▶ [Directions]:
Print each of the records below, leaving every word as it is.

▶ [Information given]:
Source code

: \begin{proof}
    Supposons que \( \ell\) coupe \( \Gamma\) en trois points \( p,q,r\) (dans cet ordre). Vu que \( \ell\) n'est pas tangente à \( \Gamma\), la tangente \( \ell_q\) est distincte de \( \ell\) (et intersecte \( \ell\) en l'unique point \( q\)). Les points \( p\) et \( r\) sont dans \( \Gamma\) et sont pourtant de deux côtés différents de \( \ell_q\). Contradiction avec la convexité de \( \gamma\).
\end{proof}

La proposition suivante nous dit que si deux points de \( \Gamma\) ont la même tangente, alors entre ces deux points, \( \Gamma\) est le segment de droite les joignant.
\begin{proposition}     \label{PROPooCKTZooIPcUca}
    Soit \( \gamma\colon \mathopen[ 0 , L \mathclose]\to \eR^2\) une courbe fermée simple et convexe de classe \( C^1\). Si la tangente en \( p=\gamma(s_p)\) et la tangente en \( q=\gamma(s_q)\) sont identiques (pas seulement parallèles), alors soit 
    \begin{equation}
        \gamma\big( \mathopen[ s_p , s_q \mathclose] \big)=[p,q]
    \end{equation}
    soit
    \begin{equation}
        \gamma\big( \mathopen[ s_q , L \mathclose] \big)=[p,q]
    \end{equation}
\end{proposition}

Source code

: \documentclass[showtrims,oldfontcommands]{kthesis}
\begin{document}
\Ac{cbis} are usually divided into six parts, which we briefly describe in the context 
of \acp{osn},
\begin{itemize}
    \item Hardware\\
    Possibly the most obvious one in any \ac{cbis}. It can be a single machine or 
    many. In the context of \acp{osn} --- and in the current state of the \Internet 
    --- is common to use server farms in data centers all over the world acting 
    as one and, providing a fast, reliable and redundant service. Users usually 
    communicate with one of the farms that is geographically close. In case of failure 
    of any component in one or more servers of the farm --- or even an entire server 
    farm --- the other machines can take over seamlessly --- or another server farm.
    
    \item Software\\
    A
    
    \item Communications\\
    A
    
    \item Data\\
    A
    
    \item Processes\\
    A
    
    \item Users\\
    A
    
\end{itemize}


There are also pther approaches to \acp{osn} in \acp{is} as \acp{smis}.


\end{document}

▶ [Answer box]:
Source code

: \begin{proof}
    Supposons que \( \ell\) coupe \( \Gamma\) en trois points \( p,q,r\) (dans cet ordre). Vu que \( \ell\) n'est pas tangente à \( \Gamma\), la tangente \( \ell_q\) est distincte de \( \ell\) (et intersecte \( \ell\) en l'unique point \( q\)). Les points \( p\) et \( r\) sont dans \( \Gamma\) et sont pourtant de deux côtés différents de \( \ell_q\). Contradiction avec la convexité de \( \gamma\).
\end{proof}

La proposition suivante nous dit que si deux points de \( \Gamma\) ont la même tangente, alors entre ces deux points, \( \Gamma\) est le segment de droite les joignant.
\begin{proposition}     \label{PROPooCKTZooIPcUca}
    Soit \( \gamma\colon \mathopen[ 0 , L \mathclose]\to \eR^2\) une courbe fermée simple et convexe de classe \( C^1\). Si la tangente en \( p=\gamma(s_p)\) et la tangente en \( q=\gamma(s_q)\) sont identiques (pas seulement parallèles), alors soit 
    \begin{equation}
        \gamma\big( \mathopen[ s_p , s_q \mathclose] \big)=[p,q]
    \end{equation}
    soit
    \begin{equation}
        \gamma\big( \mathopen[ s_q , L \mathclose] \big)=[p,q]
    \end{equation}
\end{proposition}

Source code

: \documentclass[showtrims,oldfontcommands]{kthesis}
\begin{document}
\Ac{cbis} are usually divided into six parts, which we briefly describe in the context 
of \acp{osn},
\begin{itemize}
    \item Hardware\\
    Possibly the most obvious one in any \ac{cbis}. It can be a single machine or 
    many. In the context of \acp{osn} --- and in the current state of the \Internet 
    --- is common to use server farms in data centers all over the world acting 
    as one and, providing a fast, reliable and redundant service. Users usually 
    communicate with one of the farms that is geographically close. In case of failure 
    of any component in one or more servers of the farm --- or even an entire server 
    farm --- the other machines can take over seamlessly --- or another server farm.
    
    \item Software\\
    A
    
    \item Communications\\
    A
    
    \item Data\\
    A
    
    \item Processes\\
    A
    
    \item Users\\
    A
    
\end{itemize}


There are also pther approaches to \acp{osn} in \acp{is} as \acp{smis}.


\end{document}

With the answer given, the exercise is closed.